• TO-DO ITEM: Collect each line of the entries that holds the string "SKATs".

• DATA UNDER STUDY:
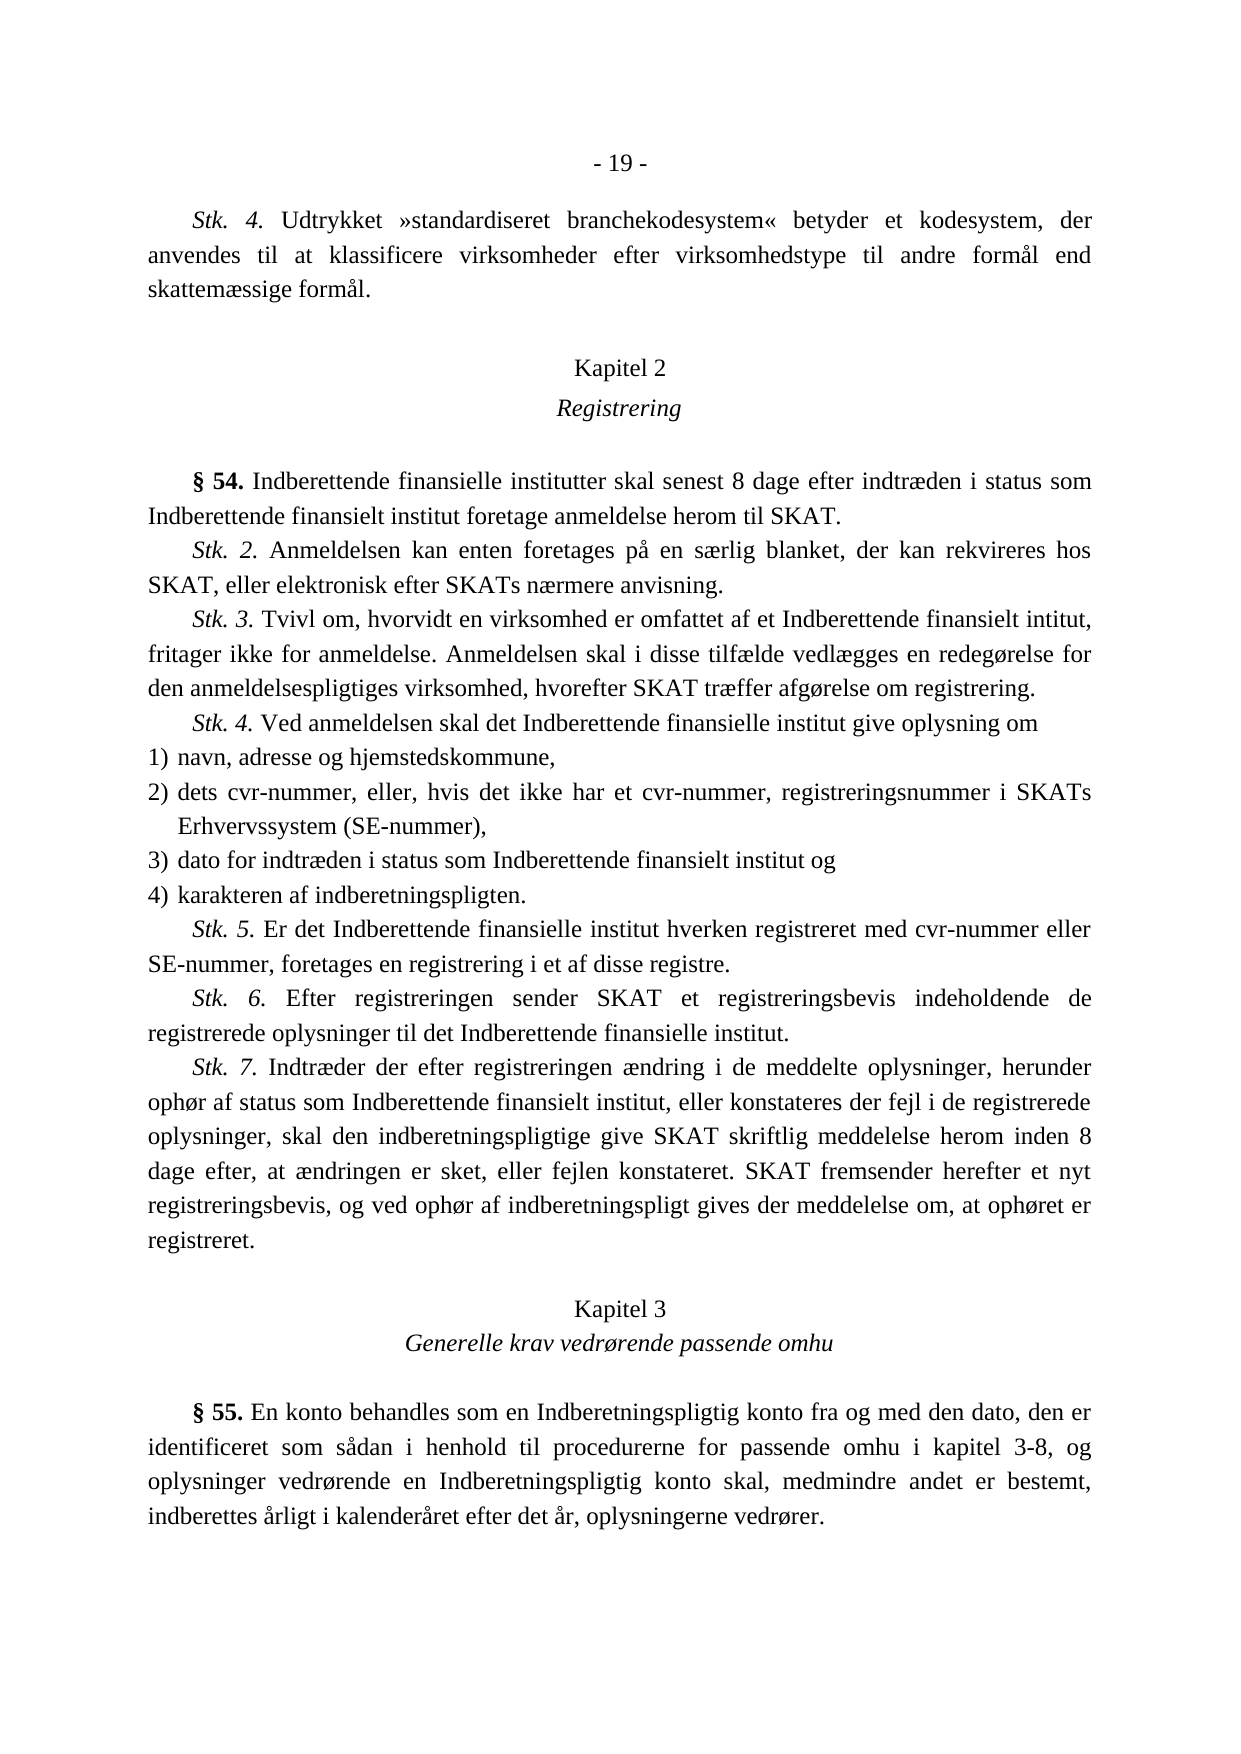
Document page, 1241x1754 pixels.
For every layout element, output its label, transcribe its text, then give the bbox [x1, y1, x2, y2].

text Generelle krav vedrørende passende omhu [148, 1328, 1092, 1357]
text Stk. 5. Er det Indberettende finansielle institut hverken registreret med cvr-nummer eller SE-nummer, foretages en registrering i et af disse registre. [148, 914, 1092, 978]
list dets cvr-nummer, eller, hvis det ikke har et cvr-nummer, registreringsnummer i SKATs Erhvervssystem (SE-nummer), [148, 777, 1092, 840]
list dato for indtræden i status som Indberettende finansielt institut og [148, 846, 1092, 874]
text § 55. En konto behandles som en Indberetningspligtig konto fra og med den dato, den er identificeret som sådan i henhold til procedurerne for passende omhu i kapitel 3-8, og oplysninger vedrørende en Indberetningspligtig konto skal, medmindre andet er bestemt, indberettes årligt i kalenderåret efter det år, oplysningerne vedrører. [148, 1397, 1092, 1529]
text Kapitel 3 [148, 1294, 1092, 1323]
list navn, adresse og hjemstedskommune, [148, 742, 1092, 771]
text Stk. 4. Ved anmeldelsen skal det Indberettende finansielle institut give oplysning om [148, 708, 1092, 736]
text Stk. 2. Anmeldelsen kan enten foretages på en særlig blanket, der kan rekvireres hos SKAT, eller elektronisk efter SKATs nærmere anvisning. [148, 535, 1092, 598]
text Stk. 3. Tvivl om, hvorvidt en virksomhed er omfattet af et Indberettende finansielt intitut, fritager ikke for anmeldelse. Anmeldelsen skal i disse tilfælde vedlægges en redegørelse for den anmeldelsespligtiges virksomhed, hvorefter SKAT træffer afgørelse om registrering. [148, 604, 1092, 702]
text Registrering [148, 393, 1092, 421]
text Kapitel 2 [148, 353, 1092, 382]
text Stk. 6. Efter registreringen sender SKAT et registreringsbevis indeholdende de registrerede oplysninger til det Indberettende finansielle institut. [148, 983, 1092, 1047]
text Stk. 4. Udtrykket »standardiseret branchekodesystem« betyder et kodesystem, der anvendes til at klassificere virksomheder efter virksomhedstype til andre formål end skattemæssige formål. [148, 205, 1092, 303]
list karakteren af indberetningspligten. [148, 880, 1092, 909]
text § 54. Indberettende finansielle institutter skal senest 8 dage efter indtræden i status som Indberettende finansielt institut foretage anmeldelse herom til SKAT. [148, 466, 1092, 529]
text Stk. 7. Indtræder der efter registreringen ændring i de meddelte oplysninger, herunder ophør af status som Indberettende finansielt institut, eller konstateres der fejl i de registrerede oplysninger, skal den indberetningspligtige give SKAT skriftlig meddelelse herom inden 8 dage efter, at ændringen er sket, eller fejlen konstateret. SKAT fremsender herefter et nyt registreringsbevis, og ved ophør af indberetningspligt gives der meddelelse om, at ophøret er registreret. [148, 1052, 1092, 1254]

• RESULT:
list dets cvr-nummer, eller, hvis det ikke har et cvr-nummer, registreringsnummer i SKATs Erhvervssystem (SE-nummer), [148, 777, 1092, 840]
text Stk. 2. Anmeldelsen kan enten foretages på en særlig blanket, der kan rekvireres hos SKAT, eller elektronisk efter SKATs nærmere anvisning. [148, 535, 1092, 598]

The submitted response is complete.